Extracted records
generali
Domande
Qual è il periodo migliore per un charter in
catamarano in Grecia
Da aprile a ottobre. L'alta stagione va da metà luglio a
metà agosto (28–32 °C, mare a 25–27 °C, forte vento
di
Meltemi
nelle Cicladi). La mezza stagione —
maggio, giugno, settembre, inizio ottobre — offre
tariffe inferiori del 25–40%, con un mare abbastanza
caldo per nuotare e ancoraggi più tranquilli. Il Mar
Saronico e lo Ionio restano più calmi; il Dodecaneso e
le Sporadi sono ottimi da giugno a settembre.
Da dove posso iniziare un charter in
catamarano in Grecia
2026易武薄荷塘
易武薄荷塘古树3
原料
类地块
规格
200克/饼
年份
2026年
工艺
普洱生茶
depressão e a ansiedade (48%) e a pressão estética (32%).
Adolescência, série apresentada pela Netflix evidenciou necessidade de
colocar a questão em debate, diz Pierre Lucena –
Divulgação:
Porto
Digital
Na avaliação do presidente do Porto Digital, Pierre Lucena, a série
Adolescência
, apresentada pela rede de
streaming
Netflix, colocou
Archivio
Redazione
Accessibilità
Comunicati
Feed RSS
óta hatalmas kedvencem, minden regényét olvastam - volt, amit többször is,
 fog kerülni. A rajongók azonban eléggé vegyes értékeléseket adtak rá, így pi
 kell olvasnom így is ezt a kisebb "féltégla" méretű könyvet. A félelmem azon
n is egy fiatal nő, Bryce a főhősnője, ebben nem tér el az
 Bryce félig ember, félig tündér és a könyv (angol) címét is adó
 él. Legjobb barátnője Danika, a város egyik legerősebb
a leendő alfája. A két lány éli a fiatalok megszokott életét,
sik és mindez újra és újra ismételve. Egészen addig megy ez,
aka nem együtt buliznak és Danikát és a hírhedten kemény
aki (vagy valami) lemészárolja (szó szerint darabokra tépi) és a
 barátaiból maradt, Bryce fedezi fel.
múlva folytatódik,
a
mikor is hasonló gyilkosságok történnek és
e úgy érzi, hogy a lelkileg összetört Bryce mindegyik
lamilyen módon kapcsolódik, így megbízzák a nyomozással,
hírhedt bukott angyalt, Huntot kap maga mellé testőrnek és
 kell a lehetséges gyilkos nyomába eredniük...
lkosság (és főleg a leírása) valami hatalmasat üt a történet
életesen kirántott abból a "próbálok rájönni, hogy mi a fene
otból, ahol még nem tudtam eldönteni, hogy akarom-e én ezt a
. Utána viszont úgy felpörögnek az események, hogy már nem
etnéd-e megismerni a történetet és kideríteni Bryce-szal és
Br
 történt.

## [Request]
Every line above that includes the word "Lucena" should be listed.

## [Expected answer]
colocar a questão em debate, diz Pierre Lucena –
Na avaliação do presidente do Porto Digital, Pierre Lucena, a série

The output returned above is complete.